◆ **Extrait source**:
Les Européens épargnent beaucoup, mais mettent-ils leurs euros où il le faut, et assez, face à un futur menaçant ? Pas sûr. Du 6 au 9 juin 2024, les électeurs européens choisiront les 720 députés qui les représenteront jusqu’en juin 2029. Ils seront 81 pour la France en 37 listes. Feront-ils, ensemble, les choix que la situation exige ? Pas sûr non plus.
De fait, investir à long terme est plus risqué qu’avant : on peut rater l’essentiel. Un essentiel qui est complexe, cher et surtout désagréable. Les temps actuels sont ceux d’affrontements violents à l’Est et qui vont s’étendre. Il nous faut donc une vraie « industrie de guerre », mais ce n’est pas tout. Suivent les risques climatiques, entre sécheresses et inondations, à réduire par des réacteurs nucléaires, des retenues d’eau, des éoliennes et des panneaux photovoltaïques. Viennent les réformes agricoles et, plus chères encore et sujettes à manifestations, celles d’usines, à fermer ou revoir, plus les bureaux et appartements à redessiner, dans des villes à restructurer. Arrive l’IA, l’Intelligence Artificielle, pour avoir plus de croissance, avec sa série de formations et d’emplois, pour en créer plus que ceux qui vont disparaître. Tout s’ajoute, pour soutenir une Europe moins dépendante : « Puissance » en un mot.

◆ **Travail demandé**:
Recopiez mot pour mot le passage de l'extrait sur l'épargne des Européens situé entre « Les Européens épargnent » et « sûr non plus. », ces deux bornes comprises.

◆ **Données fournies**:
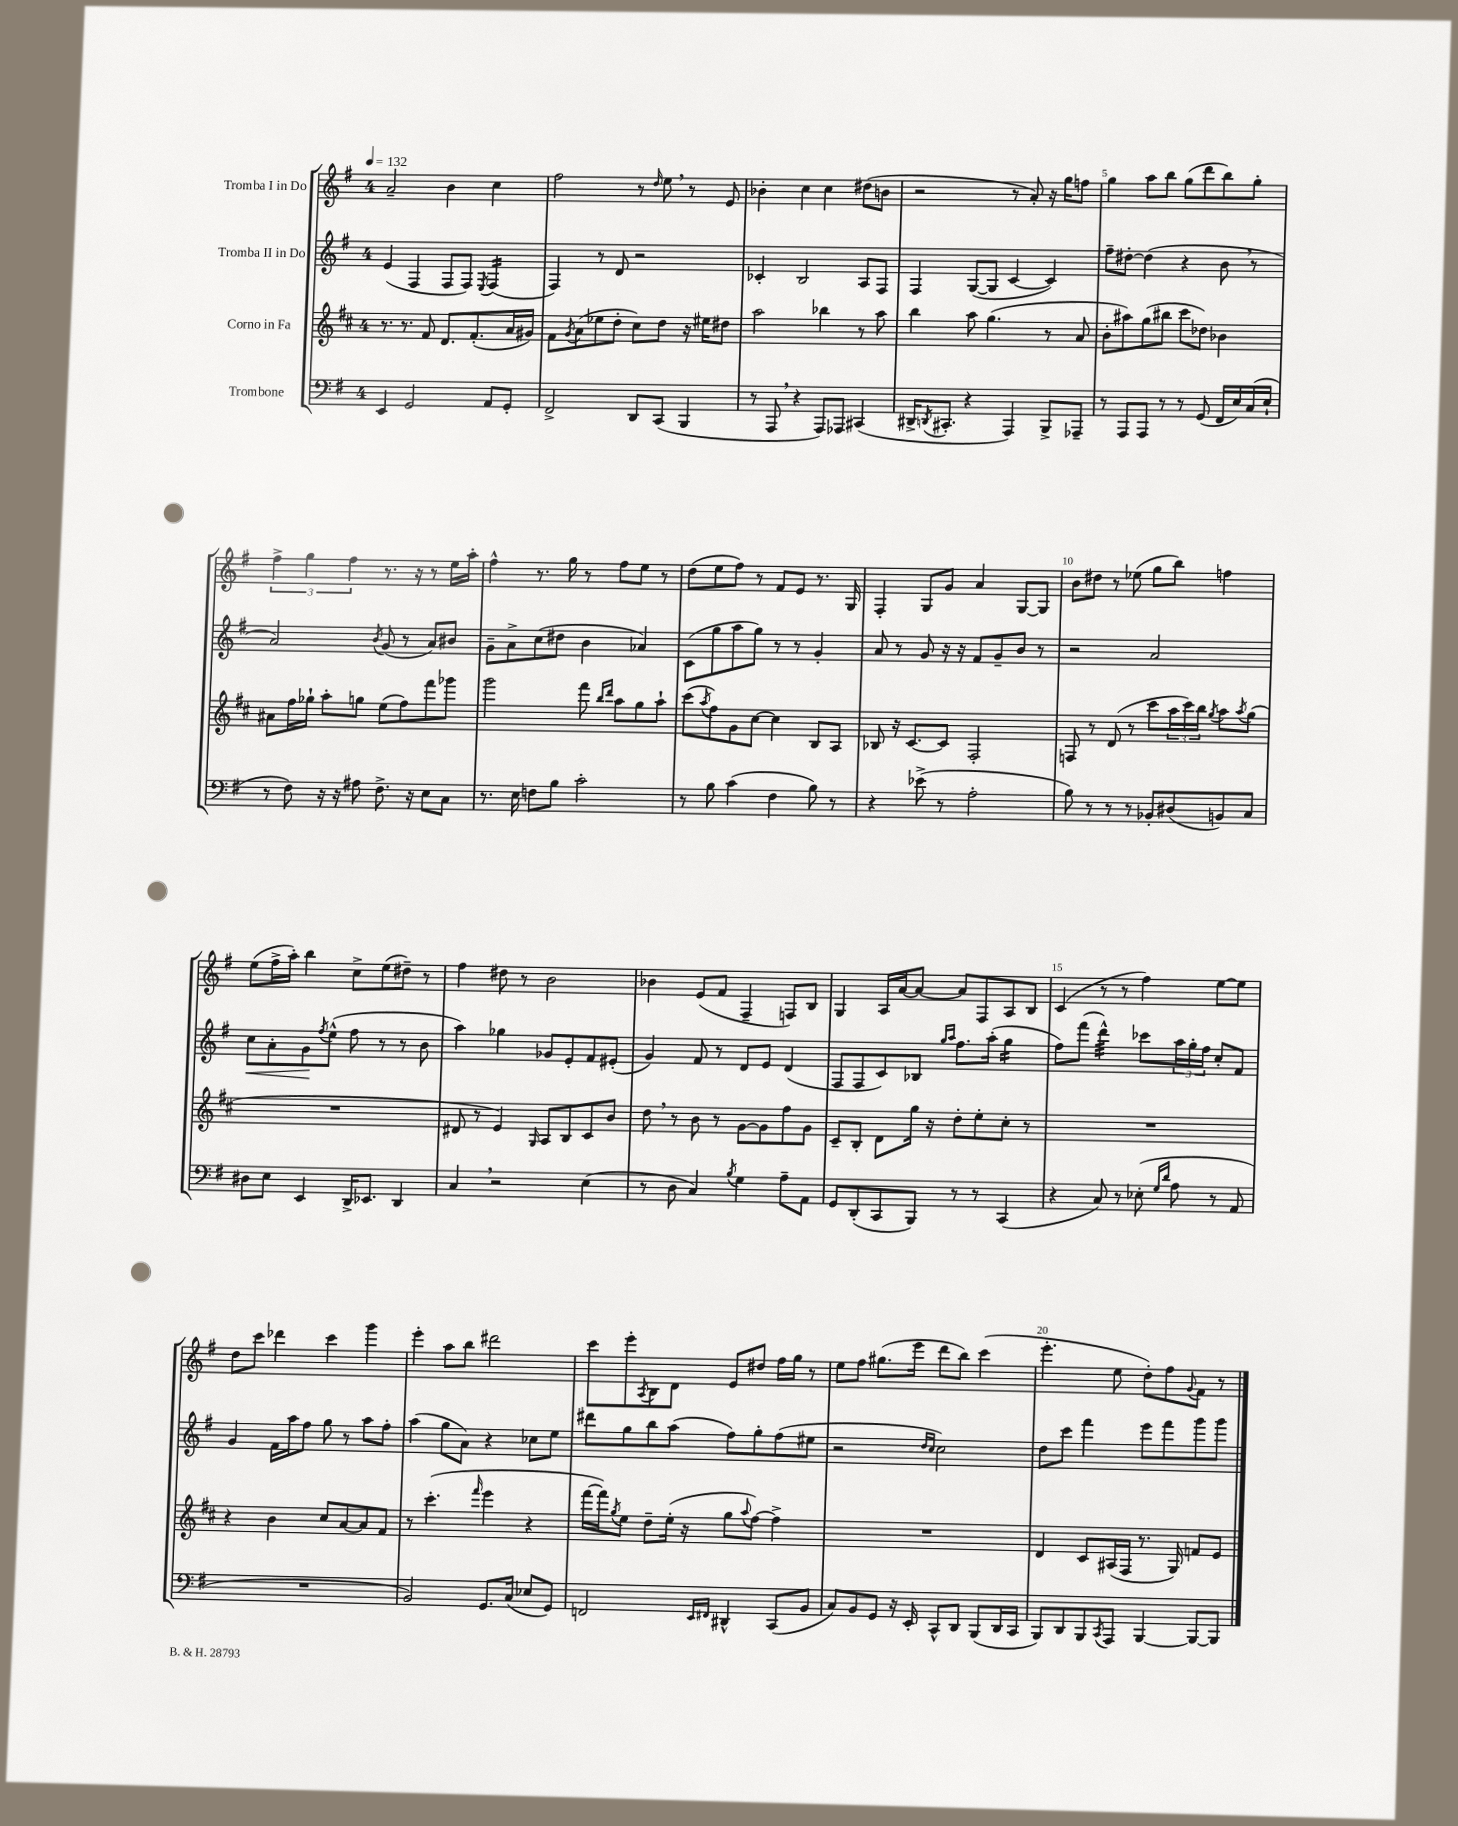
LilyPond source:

◆ **Corrigé**:
Les Européens épargnent beaucoup, mais mettent-ils leurs euros où il le faut, et assez, face à un futur menaçant ? Pas sûr. Du 6 au 9 juin 2024, les électeurs européens choisiront les 720 députés qui les représenteront jusqu’en juin 2029. Ils seront 81 pour la France en 37 listes. Feront-ils, ensemble, les choix que la situation exige ? Pas sûr non plus.